Which if you think about it makes sense. After all, whilst your wife might ask you to pick up some diapers on the way home, if she is anything like mine, she is equally likely to ask you pick up some carrots, or milk, or any one of a dozen things. It’s why in every store you’ve visited you’ve never seen diapers and beer co-located. The story isn’t true. And by the way, the implicit assumption of the gender roles here was never seen in the data. As an aside, my own family’s commute patterns mean it would more common for my wife rather than me to pick up a six-pack of Corona and a lime on the way home.

I was recently pointed to some data showing a decline in traditional IT systems management topics –– and if you look at the charts of web search data, it seems hard to argue with their conclusions. For example, an systems management tool Nagios shows search interest halving:

When I saw this,I thought it looked a bit suspicious as many vendor neutral terms like SNMP showed a similar pattern, so I checked out something I was pretty sure was not declining – CRM:

Now I smelt a rat, so I looked at some terms I knew were not declining – London, Paris, New York:

At least London shows a spike for the 2012 Olympics, but it’s hard to look at all these charts together and not question the entire basis of the data. I don’t know the reason for these results, but it may be some form of measurement artifact. One possible contributing source is the growth of Bing over this period, which now powers about 25% of web searches and Google “just” 65% of all web searches, so perhaps this is just showing the decline in Google searches? More work needed, but I’m pretty sure interest in the world’s capitals hasn’t collapsed in the past few years.

The takeaway is that you can’t just accept raw data without understanding it fully. If you don’t have a theory of what you are seeing versus what you should be seeing, then you’ve no idea if the effect you are looking at is real or not.
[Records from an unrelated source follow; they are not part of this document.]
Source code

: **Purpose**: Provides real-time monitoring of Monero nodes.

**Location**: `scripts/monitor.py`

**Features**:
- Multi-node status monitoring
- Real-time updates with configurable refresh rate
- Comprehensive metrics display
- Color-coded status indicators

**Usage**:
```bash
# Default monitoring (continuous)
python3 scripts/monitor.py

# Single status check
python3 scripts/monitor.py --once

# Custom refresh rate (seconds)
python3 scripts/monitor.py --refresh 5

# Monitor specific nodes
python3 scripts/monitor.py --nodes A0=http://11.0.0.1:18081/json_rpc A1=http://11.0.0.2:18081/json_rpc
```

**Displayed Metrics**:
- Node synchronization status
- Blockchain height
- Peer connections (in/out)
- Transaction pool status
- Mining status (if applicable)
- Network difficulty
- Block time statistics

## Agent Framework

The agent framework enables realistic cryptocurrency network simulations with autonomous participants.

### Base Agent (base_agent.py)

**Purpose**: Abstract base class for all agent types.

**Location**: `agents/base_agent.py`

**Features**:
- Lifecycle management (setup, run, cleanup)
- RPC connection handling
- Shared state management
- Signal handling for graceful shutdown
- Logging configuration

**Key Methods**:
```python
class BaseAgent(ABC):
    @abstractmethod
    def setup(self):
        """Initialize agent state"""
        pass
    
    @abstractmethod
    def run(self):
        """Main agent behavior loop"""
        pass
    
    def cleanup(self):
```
There is science to be had, and this is what psychologists do, but they key difference is in that doing it for a living, spend years training and they take great care to take into account confirmation bias, adequate numbers, statistical analysis to see if this a real effect or just noise, and proper controls (which is what went wrong with the Openxtra’s systems management survey above). And even then, they still make mistakes because people aren’t electrons. Most of what passes for A/B testing in marketing today is garbage –

There is an old joke about an Astronomer, a Physicist and a Philosopher walking in the Highlands of Scotland, when they come across a black sheep. “Oh look”, exclaims the Astronomer, “all the sheep in Scotland are black!”. The physicist grimaces and face-palms: “No, all you can say is that there are some black sheep in Scotland”. The philosopher sighs and tuts, “I’m afraid you’re both getting carried away, all we know is that the creature over there would appear to be black on the side facing us”.

There is an unfortunate tendency these days to put too much emphasis on metrics, and not enough on actual understanding. It bothers me when I see VP’s of Sales and Marketing put together ever more elaborate charts and reports to explain why the leads and revenue isn’t coming in. Nine times out of ten it’s a product problem, but fixing that is hard and takes a long time. It’s easier to say “Let’s just fire the sales reps”, regardless of the root issue.

Marketing is more about opinion than optimization. Selling is more about psychology than statistics. Data is important but please make sure you know what it is and where it came from before elevating it to the status of gospel.